Ещё несколько минут продолжалось это душещипательное представление, к которому подключилась ещё парочка “бриллиантовых”. Наконец Вороне всё надоело, и она приказала.
— Озерскую на первый этаж под замок! Остальные! С каждой из вас будет проведена беседа. Соблаговолите разойтись по своим комнатам. Кто покинет их без разрешения, та сразу же отправится вслед за Озерской!
Дамы быстро рассосались, решив не искушать судьбу. Меня же под белы рученьки чуть ли не потащили до камеры, в которой сразу заперли без каких-либо разговоров.
Сижу в ней и не нахожу слов от возмущения, полностью затопившего мой рассудок. Это надо же было так дёшево вляпаться! Ещё и подыграла “бриллиантовым” гнидам! Примерно через полчаса в сопровождении Клавдии ко мне чуть ли не ворвался Елецкий.
— Елизавета Васильевна! — встревоженно, с порога начал он. — Да что же на вас такое нашло? Не ожидал от вас! И ведь ничего же не предвещало!
— А я говорила! — победно сказала ему Ворона. — Предупреждала, что любая не раскаявшаяся грешница бесов в себе носит. Вот они и затуманили рассудок Елизаветы.
— Вы оба мою комнату видели? — уже полностью придя в себя, спокойно поинтересовалась я. — Если видели, то бесов в ваших головах искать нужно, а не в моей.
— Объяснитесь, — холодно ответил Елецкий.
— Легко. Матушка Клавдия. Где вы были, когда вас нашла графиня Зобнина?
— В прачечной.
— Сколько от неё идти до моих комнат?
— Через улицу минут пять.
— Давайте запомним это. А когда вы явились “усмирять” меня?
— Сейчас, — порывшись в своей холщовой сумке, достала она тетрадь. — Доктор велит записывать время приступов.

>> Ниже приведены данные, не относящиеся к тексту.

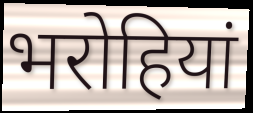
भरोहियांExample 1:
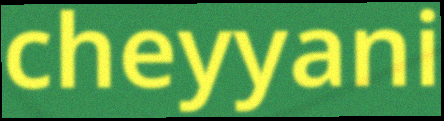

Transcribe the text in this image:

cheyyani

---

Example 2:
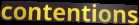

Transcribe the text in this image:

contentions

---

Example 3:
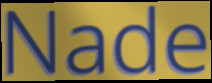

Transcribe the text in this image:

Nade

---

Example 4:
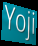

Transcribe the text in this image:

Yoji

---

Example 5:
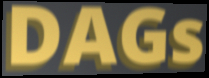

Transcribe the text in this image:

DAGs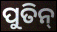
ପୁତିନ୍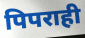
पिपराहीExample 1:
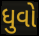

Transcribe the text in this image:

ધુવો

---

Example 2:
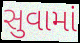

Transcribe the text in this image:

સુવામાં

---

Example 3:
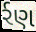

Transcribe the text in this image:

ર્રણ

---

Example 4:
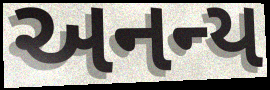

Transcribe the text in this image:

અનન્ય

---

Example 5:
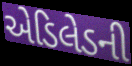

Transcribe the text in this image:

એડિલેડની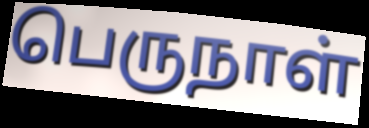
பெருநாள்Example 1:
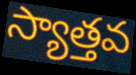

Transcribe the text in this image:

స్యాత్తవ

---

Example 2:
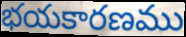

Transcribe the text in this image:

భయకారణము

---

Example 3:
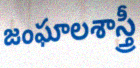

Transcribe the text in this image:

జంఘాలశాస్త్రీ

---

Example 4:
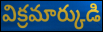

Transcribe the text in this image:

విక్రమార్కుడి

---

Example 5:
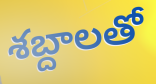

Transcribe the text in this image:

శబ్దాలతో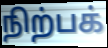
நிற்பக்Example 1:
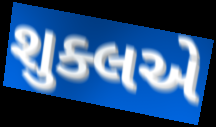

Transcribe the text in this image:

શુક્લએ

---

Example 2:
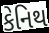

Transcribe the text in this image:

કેનિથ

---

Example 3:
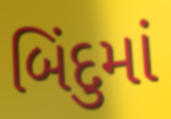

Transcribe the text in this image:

બિંદુમાં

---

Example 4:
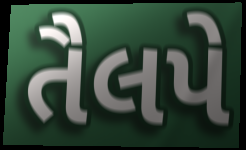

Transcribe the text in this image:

તૈલપે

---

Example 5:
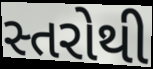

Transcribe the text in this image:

સ્તરોથીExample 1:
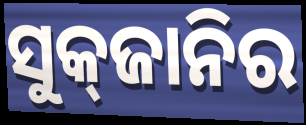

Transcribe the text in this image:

ସୁକ୍‌ଜାନିର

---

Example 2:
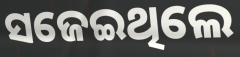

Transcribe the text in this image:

ସଜେଇଥିଲେ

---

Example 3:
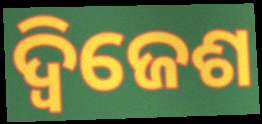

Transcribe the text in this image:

ଦ୍ୱିଜେଶ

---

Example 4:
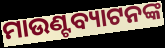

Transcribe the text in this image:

ମାଉଣ୍ଟବ୍ୟାଟନଙ୍କ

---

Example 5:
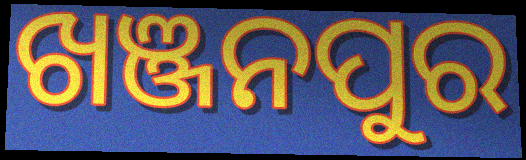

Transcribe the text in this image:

ଖଞ୍ଜନପୁରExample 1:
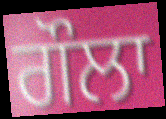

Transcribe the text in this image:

ਗੌਲਾ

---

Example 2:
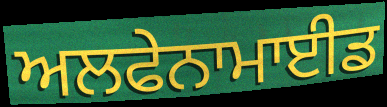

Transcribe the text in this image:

ਅਲਫੇਨਾਮਾਈਡ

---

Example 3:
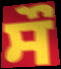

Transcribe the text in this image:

ਸੌ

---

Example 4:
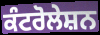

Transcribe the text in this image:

ਕੰਟਰੋਲੇਸ਼ਨ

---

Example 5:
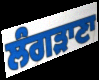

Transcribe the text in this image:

ਲੰਗੜਾਣਾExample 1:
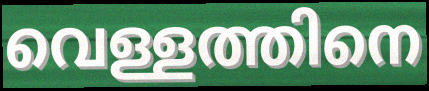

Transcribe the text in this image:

വെള്ളത്തിനെ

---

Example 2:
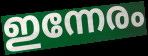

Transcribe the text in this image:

ഇന്നേരം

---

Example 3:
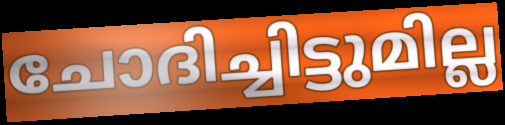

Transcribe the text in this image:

ചോദിച്ചിട്ടുമില്ല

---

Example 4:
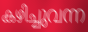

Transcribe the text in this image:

കഴിച്ചുവന്ന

Без десяти минут пять.
— Теперь вы, Илья Андреевич, постарайтесь вспомнить, во сколько мы с вами расстались около входа в особняк.
— Эээ… — задумался он. — В четыре тридцать пять. Я тогда на часы посмотрел.
— И это запомним. Мне до моих комнат идти около трёх минут. Давайте проведём несложный подсчёт. С момента нашего расставания до момента появления матушки Клавдии возле моих дверей прошло пятнадцать минут. Так?
— Не буду спорить.
— И правильно делаете. Из пятнадцати минут вычитаем мои три на дорогу. Остаётся двенадцать минут. Матушка Клавдия шла ко мне пять минут, значит, за ней тоже шли не меньше… Десять плюс три. Итого тринадцать. То есть на разгром комнаты и драку с баронессой у меня имелось не более двух минут. Причём баронесса Витковская должна была находиться у меня, а не в своих покоях. Но она же приличная дама и не шастает по чужим спальням без хозяев… Если они, конечно, не мужчины! Значит, была у себя или в гостиной.